### [EXERCISE DATA]
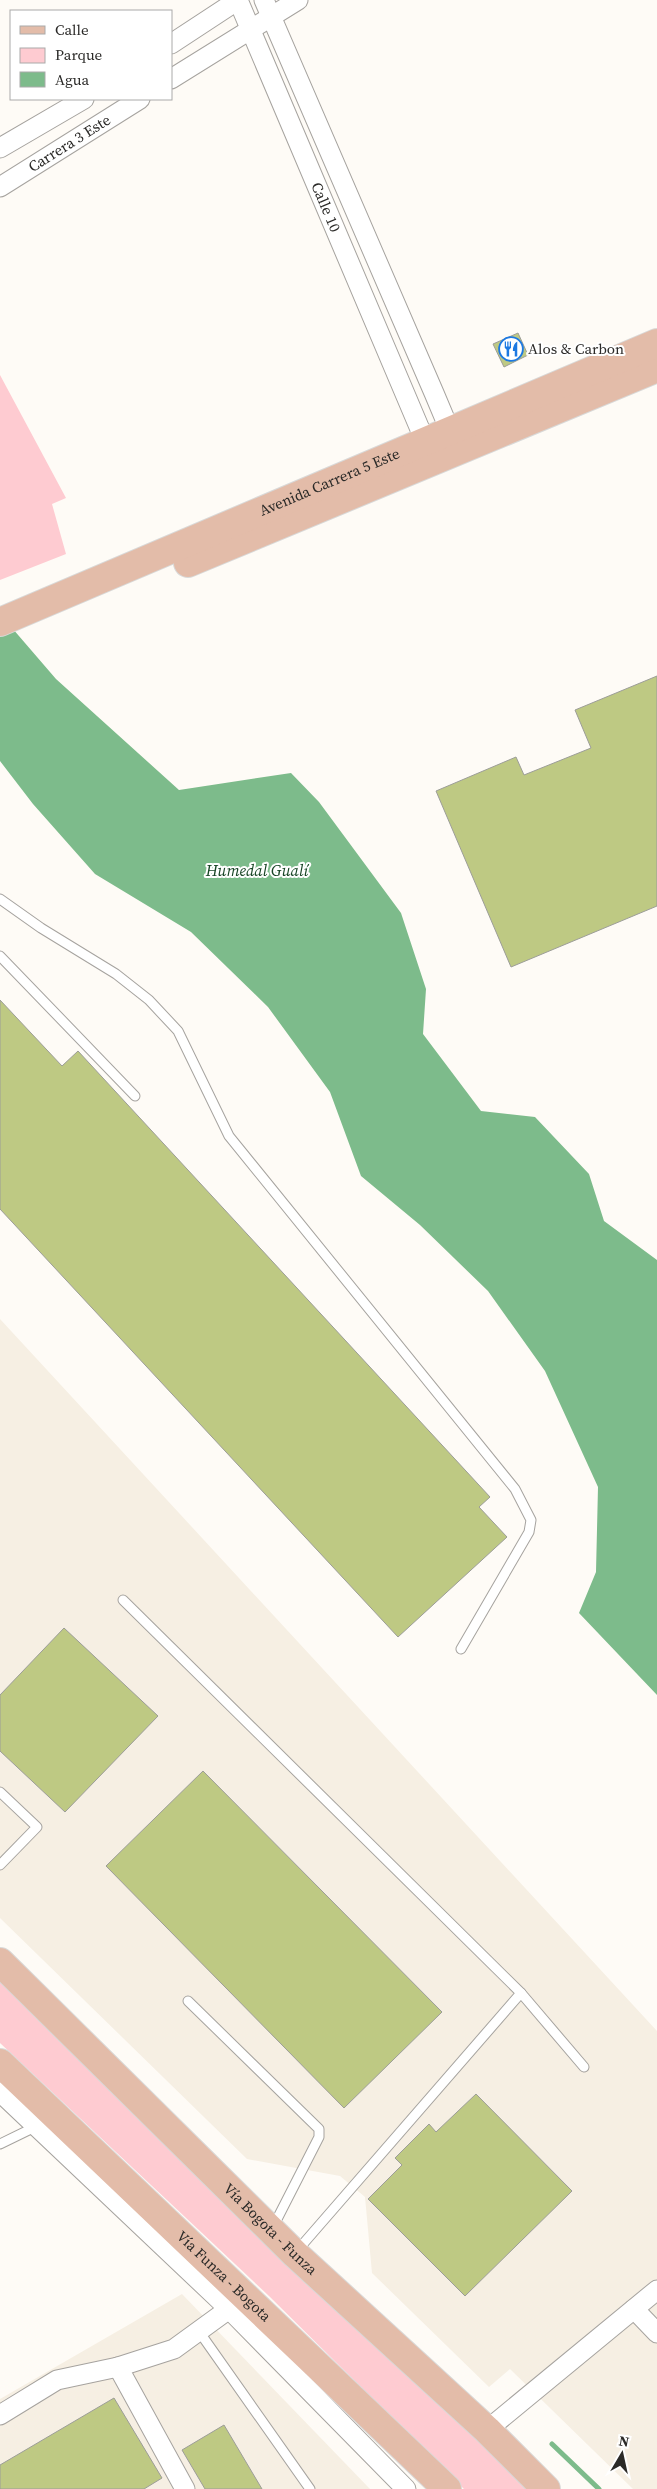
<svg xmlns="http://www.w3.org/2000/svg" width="657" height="2489" font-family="'Source Serif 4',serif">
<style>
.built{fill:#f6efe3}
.green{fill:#fecbd1}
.water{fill:#7dbb8b}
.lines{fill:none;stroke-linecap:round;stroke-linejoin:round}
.stream{stroke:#7dbb8b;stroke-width:5}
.building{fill:#bec983;stroke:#9c9d98}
.service-casing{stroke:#a6a39f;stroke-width:11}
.minor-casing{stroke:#a6a39f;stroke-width:21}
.primary-casing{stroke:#d9d9d8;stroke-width:30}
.service{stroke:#fff;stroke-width:9}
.minor{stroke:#fff;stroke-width:19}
.primary{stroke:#e3bca9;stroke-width:28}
.labels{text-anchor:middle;stroke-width:4;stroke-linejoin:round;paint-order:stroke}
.street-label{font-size:15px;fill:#2b2a28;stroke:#fff}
.poi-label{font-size:15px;fill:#2b2a28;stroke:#fff;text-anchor:start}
.water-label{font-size:16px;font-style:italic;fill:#164424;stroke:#fff}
</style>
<rect width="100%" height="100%" fill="#fefbf6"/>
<g class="built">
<path d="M0 1319 657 2031V2489H633L510 2369 489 2387 372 2273 365 2197 340 2176 247 2159 0 1918Z"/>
<path d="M182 2294 370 2489H0V2399Z"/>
</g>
<g class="green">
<path d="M0 375 66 498 52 504 66 554 0 580Z"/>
<path d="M0 1978 531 2489H464L269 2296 0 2043Z"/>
</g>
<path class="water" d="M0 614 56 679 179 790 291 773 319 802 401 913 426 989 423 1034 481 1111 535 1117 589 1174 604 1221 657 1260V1695L579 1613 596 1572 598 1487 545 1371 488 1291 420 1225 361 1176 330 1092 268 1007 191 932 95 874 33 804 0 761Z"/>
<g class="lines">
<path class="stream" d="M552 2444 599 2489"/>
</g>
<g class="building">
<path d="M518 333 528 355 504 367 493 344Z"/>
<path d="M657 676V906L511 967 436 791 516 757 524 775 591 748 575 710Z"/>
<path d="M0 1000 62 1066 78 1051 490 1497 479 1507 507 1537 398 1637 0 1209Z"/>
<path d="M64 1628 158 1716 65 1812 0 1751V1695Z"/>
<path d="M203 1771 442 2012 344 2108 106 1866Z"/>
<path d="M476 2094 572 2191 465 2296 368 2199 402 2165 395 2158 429 2124 436 2132Z"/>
<path d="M114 2398 162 2478 144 2489H0V2465Z"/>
<path d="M224 2425 262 2489H205L182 2450Z"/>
</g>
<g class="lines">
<g class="service-casing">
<g id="service">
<path d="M0 899 41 928 116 974 149 1000 178 1031 229 1136 515 1489 531 1520 529 1532 461 1649"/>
<path d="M0 956 135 1096"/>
<path d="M123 1600 521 1993 296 2252"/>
<path d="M0 1792 37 1827 0 1865"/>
<path d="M521 1993 584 2067"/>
<path d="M188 2001 319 2129V2137L273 2227"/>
<path d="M0 2144 37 2126"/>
<path d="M198 2330 310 2489"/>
</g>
</g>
<g class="minor-casing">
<g id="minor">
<path id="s1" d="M238 0 425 441"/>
<path d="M264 0 434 393 450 431 448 443"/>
<path d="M171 44 238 0"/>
<path d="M171 79 298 0"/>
<path d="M0 148 84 99"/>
<path id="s2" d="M0 187 140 99"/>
<path d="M0 2092 229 2309 406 2489"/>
<path d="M634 2309 657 2333"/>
<path d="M118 2367 185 2489"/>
<path d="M0 2415 57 2380 118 2367 174 2349 229 2309"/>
<path d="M487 2430 657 2290"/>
</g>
</g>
<g class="primary-casing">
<g id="primary">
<path d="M188 563 657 368"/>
<path id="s3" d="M0 622 657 343"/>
<path id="s4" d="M0 1962 295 2254 487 2430 546 2489"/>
<path id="s5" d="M0 2063 447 2489"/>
</g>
</g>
<use href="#service" class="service"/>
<use href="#minor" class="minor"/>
<use href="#primary" class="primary"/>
</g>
<defs>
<g id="restaurant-ring" transform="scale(1.25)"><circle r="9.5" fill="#fff" stroke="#1d79e2" stroke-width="1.5"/><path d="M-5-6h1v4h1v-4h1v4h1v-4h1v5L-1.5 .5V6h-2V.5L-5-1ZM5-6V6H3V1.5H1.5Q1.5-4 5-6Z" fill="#1d79e2"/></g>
</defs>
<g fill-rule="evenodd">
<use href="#restaurant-ring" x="511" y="349"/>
</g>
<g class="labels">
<g class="street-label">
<text dy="5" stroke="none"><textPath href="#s2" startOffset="82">Carrera 3 Este</textPath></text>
<text dy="5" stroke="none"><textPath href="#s1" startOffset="225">Calle 10</textPath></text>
<text dy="5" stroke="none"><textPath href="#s3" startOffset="358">Avenida Carrera 5 Este</textPath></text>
<text dy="5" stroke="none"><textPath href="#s4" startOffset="380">Vía Bogota - Funza</textPath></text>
<text dy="5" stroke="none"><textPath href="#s5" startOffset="309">Vía Funza - Bogota</textPath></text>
</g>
<g class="poi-label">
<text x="528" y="354">Alos &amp; Carbon</text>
</g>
<g class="water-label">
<text x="257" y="876">Humedal Gualí</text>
</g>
</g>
<rect x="10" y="10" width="162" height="90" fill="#ffffff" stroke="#aaaaa9"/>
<rect x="20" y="26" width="25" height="8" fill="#e3bca9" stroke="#aaaaa9"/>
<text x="55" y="35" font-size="15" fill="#2b2a28">Calle</text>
<rect x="20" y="48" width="25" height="15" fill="#fecbd1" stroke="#aaaaa9"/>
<text x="55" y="60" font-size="15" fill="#2b2a28">Parque</text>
<rect x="20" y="72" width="25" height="15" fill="#7dbb8b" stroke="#aaaaa9"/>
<text x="55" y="85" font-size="15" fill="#2b2a28">Agua</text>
<g transform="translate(622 2454) rotate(9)" stroke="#ffffff" stroke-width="4" paint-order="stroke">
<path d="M0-4L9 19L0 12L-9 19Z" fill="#2b2a28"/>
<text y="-8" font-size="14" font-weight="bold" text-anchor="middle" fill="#2b2a28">N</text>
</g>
</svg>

### [EXERCISE REQUIREMENTS]
The complete listing must be transcribed verbatim, and all pictures are to be omitted.

### [WRITTEN ANSWER]
<svg xmlns="http://www.w3.org/2000/svg" width="657" height="2489" font-family="'Source Serif 4',serif">
<style>
.built{fill:#f6efe3}
.green{fill:#fecbd1}
.water{fill:#7dbb8b}
.lines{fill:none;stroke-linecap:round;stroke-linejoin:round}
.stream{stroke:#7dbb8b;stroke-width:5}
.building{fill:#bec983;stroke:#9c9d98}
.service-casing{stroke:#a6a39f;stroke-width:11}
.minor-casing{stroke:#a6a39f;stroke-width:21}
.primary-casing{stroke:#d9d9d8;stroke-width:30}
.service{stroke:#fff;stroke-width:9}
.minor{stroke:#fff;stroke-width:19}
.primary{stroke:#e3bca9;stroke-width:28}
.labels{text-anchor:middle;stroke-width:4;stroke-linejoin:round;paint-order:stroke}
.street-label{font-size:15px;fill:#2b2a28;stroke:#fff}
.poi-label{font-size:15px;fill:#2b2a28;stroke:#fff;text-anchor:start}
.water-label{font-size:16px;font-style:italic;fill:#164424;stroke:#fff}
</style>
<rect width="100%" height="100%" fill="#fefbf6"/>
<g class="built">
<path d="M0 1319 657 2031V2489H633L510 2369 489 2387 372 2273 365 2197 340 2176 247 2159 0 1918Z"/>
<path d="M182 2294 370 2489H0V2399Z"/>
</g>
<g class="green">
<path d="M0 375 66 498 52 504 66 554 0 580Z"/>
<path d="M0 1978 531 2489H464L269 2296 0 2043Z"/>
</g>
<path class="water" d="M0 614 56 679 179 790 291 773 319 802 401 913 426 989 423 1034 481 1111 535 1117 589 1174 604 1221 657 1260V1695L579 1613 596 1572 598 1487 545 1371 488 1291 420 1225 361 1176 330 1092 268 1007 191 932 95 874 33 804 0 761Z"/>
<g class="lines">
<path class="stream" d="M552 2444 599 2489"/>
</g>
<g class="building">
<path d="M518 333 528 355 504 367 493 344Z"/>
<path d="M657 676V906L511 967 436 791 516 757 524 775 591 748 575 710Z"/>
<path d="M0 1000 62 1066 78 1051 490 1497 479 1507 507 1537 398 1637 0 1209Z"/>
<path d="M64 1628 158 1716 65 1812 0 1751V1695Z"/>
<path d="M203 1771 442 2012 344 2108 106 1866Z"/>
<path d="M476 2094 572 2191 465 2296 368 2199 402 2165 395 2158 429 2124 436 2132Z"/>
<path d="M114 2398 162 2478 144 2489H0V2465Z"/>
<path d="M224 2425 262 2489H205L182 2450Z"/>
</g>
<g class="lines">
<g class="service-casing">
<g id="service">
<path d="M0 899 41 928 116 974 149 1000 178 1031 229 1136 515 1489 531 1520 529 1532 461 1649"/>
<path d="M0 956 135 1096"/>
<path d="M123 1600 521 1993 296 2252"/>
<path d="M0 1792 37 1827 0 1865"/>
<path d="M521 1993 584 2067"/>
<path d="M188 2001 319 2129V2137L273 2227"/>
<path d="M0 2144 37 2126"/>
<path d="M198 2330 310 2489"/>
</g>
</g>
<g class="minor-casing">
<g id="minor">
<path id="s1" d="M238 0 425 441"/>
<path d="M264 0 434 393 450 431 448 443"/>
<path d="M171 44 238 0"/>
<path d="M171 79 298 0"/>
<path d="M0 148 84 99"/>
<path id="s2" d="M0 187 140 99"/>
<path d="M0 2092 229 2309 406 2489"/>
<path d="M634 2309 657 2333"/>
<path d="M118 2367 185 2489"/>
<path d="M0 2415 57 2380 118 2367 174 2349 229 2309"/>
<path d="M487 2430 657 2290"/>
</g>
</g>
<g class="primary-casing">
<g id="primary">
<path d="M188 563 657 368"/>
<path id="s3" d="M0 622 657 343"/>
<path id="s4" d="M0 1962 295 2254 487 2430 546 2489"/>
<path id="s5" d="M0 2063 447 2489"/>
</g>
</g>
<use href="#service" class="service"/>
<use href="#minor" class="minor"/>
<use href="#primary" class="primary"/>
</g>
<defs>
<g id="restaurant-ring" transform="scale(1.25)"><circle r="9.5" fill="#fff" stroke="#1d79e2" stroke-width="1.5"/><path d="M-5-6h1v4h1v-4h1v4h1v-4h1v5L-1.5 .5V6h-2V.5L-5-1ZM5-6V6H3V1.5H1.5Q1.5-4 5-6Z" fill="#1d79e2"/></g>
</defs>
<g fill-rule="evenodd">
<use href="#restaurant-ring" x="511" y="349"/>
</g>
<g class="labels">
<g class="street-label">
<text dy="5" stroke="none"><textPath href="#s2" startOffset="82">Carrera 3 Este</textPath></text>
<text dy="5" stroke="none"><textPath href="#s1" startOffset="225">Calle 10</textPath></text>
<text dy="5" stroke="none"><textPath href="#s3" startOffset="358">Avenida Carrera 5 Este</textPath></text>
<text dy="5" stroke="none"><textPath href="#s4" startOffset="380">Vía Bogota - Funza</textPath></text>
<text dy="5" stroke="none"><textPath href="#s5" startOffset="309">Vía Funza - Bogota</textPath></text>
</g>
<g class="poi-label">
<text x="528" y="354">Alos &amp; Carbon</text>
</g>
<g class="water-label">
<text x="257" y="876">Humedal Gualí</text>
</g>
</g>
<rect x="10" y="10" width="162" height="90" fill="#ffffff" stroke="#aaaaa9"/>
<rect x="20" y="26" width="25" height="8" fill="#e3bca9" stroke="#aaaaa9"/>
<text x="55" y="35" font-size="15" fill="#2b2a28">Calle</text>
<rect x="20" y="48" width="25" height="15" fill="#fecbd1" stroke="#aaaaa9"/>
<text x="55" y="60" font-size="15" fill="#2b2a28">Parque</text>
<rect x="20" y="72" width="25" height="15" fill="#7dbb8b" stroke="#aaaaa9"/>
<text x="55" y="85" font-size="15" fill="#2b2a28">Agua</text>
<g transform="translate(622 2454) rotate(9)" stroke="#ffffff" stroke-width="4" paint-order="stroke">
<path d="M0-4L9 19L0 12L-9 19Z" fill="#2b2a28"/>
<text y="-8" font-size="14" font-weight="bold" text-anchor="middle" fill="#2b2a28">N</text>
</g>
</svg>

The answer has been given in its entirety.